WORK TASK 1> In the reflection on humility, what does the writer call prison?
WORK TASK 2> In the reflection on humility, what makes it easier for the writer to accept who they are? Answer in one to three sentences.
WORK TASK 3> Pick up the reflection on humility and recovery after its last sentence and keep writing.

PAGE TEXT>
········

Getting to this point of humility has not been pleasant for me. I have been knocked down, embarrassed and defeated. Prison is my bottom. The bottom of all bottoms. What's crazy is that humility is the ability to look at where I am and who I am and honestly accept what I find.  That's a hard pill to swallow in my case. Humility today comes from trusting a God that has already told me a million times that I am His and therefore awesome, unique, one of a kind, perfect, and here's the KEY for an addict.......DESERVING of love, forgiveness and joy. This gift of knowing God's unending love for me makes it easier to accept me for who I am. The key for my humility is accepting that I'm messed up but God's in the messed-up business. He takes my flaws, my sins, my ugly, and my fears and says.... "Okay, I got this, I love you, you're forgiven, now start over." The longer I obey and serve, the humbler I become. The humbler that I become, the more joy I find. What’s amazing is that the more I wait for Him, trust Him, obey Him, and serve Him the happier I am.
Not all miracles are turning water into wine, healing the blind, or raising the dead. Most are hidden in everyday life and in RECOVERY!

········

DATA SEGMENT>
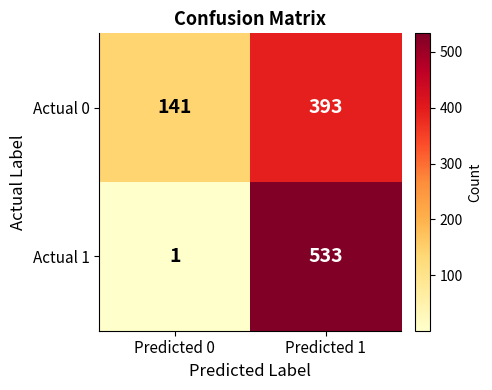

True or false: Actual 1 has a value of 533 at Predicted 1.

True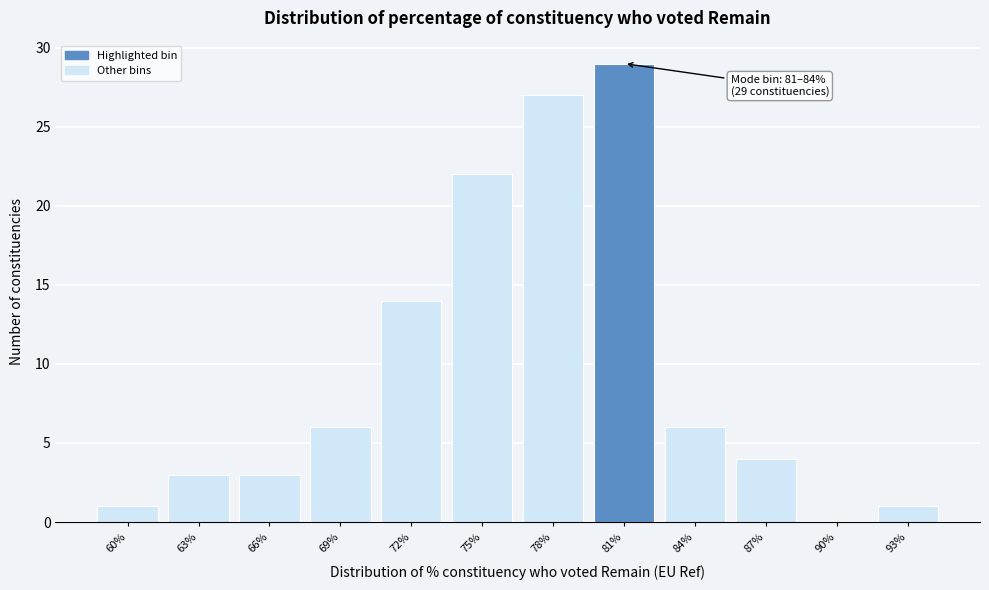

Reading right to left, list all the values displayed in this chart.

93%=1	90%=0	87%=4	84%=6	81%=29	78%=27	75%=22	72%=14	69%=6	66%=3	63%=3	60%=1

········

REPLY 1> The bottom of all bottoms.

REPLY 2> Knowing that God's love for them never ends makes it easier to accept themselves. That God has told them they are His, and so deserving of love, forgiveness and joy.

REPLY 3>
The true miracle is that God can take my enemy and my best friend, the beast, and calm his roar so that it becomes the whisper I never hear again . . .

My favorite faith author, Mark Batterson, says this: "Don't seek out miracles, just follow Jesus. And if you do that long enough, you will find yourself in the middle of some miracles." Trust me, if you do this, your life will change.  You don’t have to be in prison to be a prisoner and you don’t have to be trapped in addiction to need God. 

If you are struggling, it’s okay. . . help is only a prayer away.

p.s. I love this picture because it shows the power of healing, the love of family and friends, and the forgiveness that comes from surrender.